I'm not an astronomer, but my intuition is this: When the source of the light is moving towards the observer, each successive photon emission happens from a position closer to the observer than the previous photon. Hence, from the observer's perspective, the time between photons is reduced, meaning more photons are observed in a given time, and the brightness is increased. When we observe a galaxy that is rotating opposite to us, not only is the source of the light moving closer to us, but we are also moving closer to it.


From the perspective of us looking directly down on a parallel “plate” of a galaxy (with the other galaxy viewing us in the same way), relative differences in speed for the situation of same direction of rotation will be much smaller than for opposite directions.

But between any point in one galaxy to another, just as much matter will be moving closer as moving away. Regardless of same or opposite rotations.

But perhaps greater red shift and greater blue shift (as apposed to lesser of both) as a practical matter of telescopes vs. their cross spectrum sensitivities, means more light detected.


I would assume that they're talking about redshift.


Yes, but one half of a galaxy would get redshifted, and the other blueshifted, no matter which direction it spins in. So why would that change its overall brightness?

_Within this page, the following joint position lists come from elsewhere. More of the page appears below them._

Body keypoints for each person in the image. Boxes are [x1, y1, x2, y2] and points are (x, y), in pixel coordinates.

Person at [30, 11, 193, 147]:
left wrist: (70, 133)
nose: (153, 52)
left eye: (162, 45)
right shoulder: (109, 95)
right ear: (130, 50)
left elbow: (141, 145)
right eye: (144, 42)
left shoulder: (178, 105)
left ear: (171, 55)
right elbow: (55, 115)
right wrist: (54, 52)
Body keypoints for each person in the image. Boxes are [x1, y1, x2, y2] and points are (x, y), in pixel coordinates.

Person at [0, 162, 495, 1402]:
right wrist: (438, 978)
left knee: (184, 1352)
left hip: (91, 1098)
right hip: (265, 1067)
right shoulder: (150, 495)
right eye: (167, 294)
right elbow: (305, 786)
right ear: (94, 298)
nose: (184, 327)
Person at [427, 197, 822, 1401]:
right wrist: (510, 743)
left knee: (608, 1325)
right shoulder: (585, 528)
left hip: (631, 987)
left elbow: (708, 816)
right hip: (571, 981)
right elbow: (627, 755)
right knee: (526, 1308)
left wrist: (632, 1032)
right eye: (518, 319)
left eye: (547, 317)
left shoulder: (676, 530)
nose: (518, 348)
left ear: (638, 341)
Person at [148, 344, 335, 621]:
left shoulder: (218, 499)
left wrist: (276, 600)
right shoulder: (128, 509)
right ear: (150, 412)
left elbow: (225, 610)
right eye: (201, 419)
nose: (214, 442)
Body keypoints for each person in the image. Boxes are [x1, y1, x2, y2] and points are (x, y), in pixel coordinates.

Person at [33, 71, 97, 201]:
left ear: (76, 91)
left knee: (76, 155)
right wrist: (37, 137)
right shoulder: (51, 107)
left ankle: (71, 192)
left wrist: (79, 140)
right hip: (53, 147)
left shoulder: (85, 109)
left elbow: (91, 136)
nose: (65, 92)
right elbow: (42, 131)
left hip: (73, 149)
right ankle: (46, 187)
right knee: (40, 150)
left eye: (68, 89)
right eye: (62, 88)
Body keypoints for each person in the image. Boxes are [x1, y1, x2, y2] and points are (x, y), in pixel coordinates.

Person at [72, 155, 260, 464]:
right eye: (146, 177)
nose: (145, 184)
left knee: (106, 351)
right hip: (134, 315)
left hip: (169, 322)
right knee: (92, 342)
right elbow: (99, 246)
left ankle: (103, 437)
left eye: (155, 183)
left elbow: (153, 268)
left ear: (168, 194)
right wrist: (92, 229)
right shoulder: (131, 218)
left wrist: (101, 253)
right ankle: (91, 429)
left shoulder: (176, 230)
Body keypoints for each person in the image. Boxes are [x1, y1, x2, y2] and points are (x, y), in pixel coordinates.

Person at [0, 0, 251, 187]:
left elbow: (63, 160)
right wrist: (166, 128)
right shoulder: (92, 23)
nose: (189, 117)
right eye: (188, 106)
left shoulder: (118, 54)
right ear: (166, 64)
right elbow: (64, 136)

(Though one of the papers notes that the tiny change in brightness this causes isn't enough to explain the large difference in spin directions)


The close and far sides get shifted too, and those have different brightness.


No, 'like_any_other has it right: any physical system is 1-to-1 isomorphic with its mirror image, which is spinning the opposite direction.

Whatever asymmetry you're visualizing for one galaxy, its mirror-image galaxy is equally physical, and possesses the same asymmetry.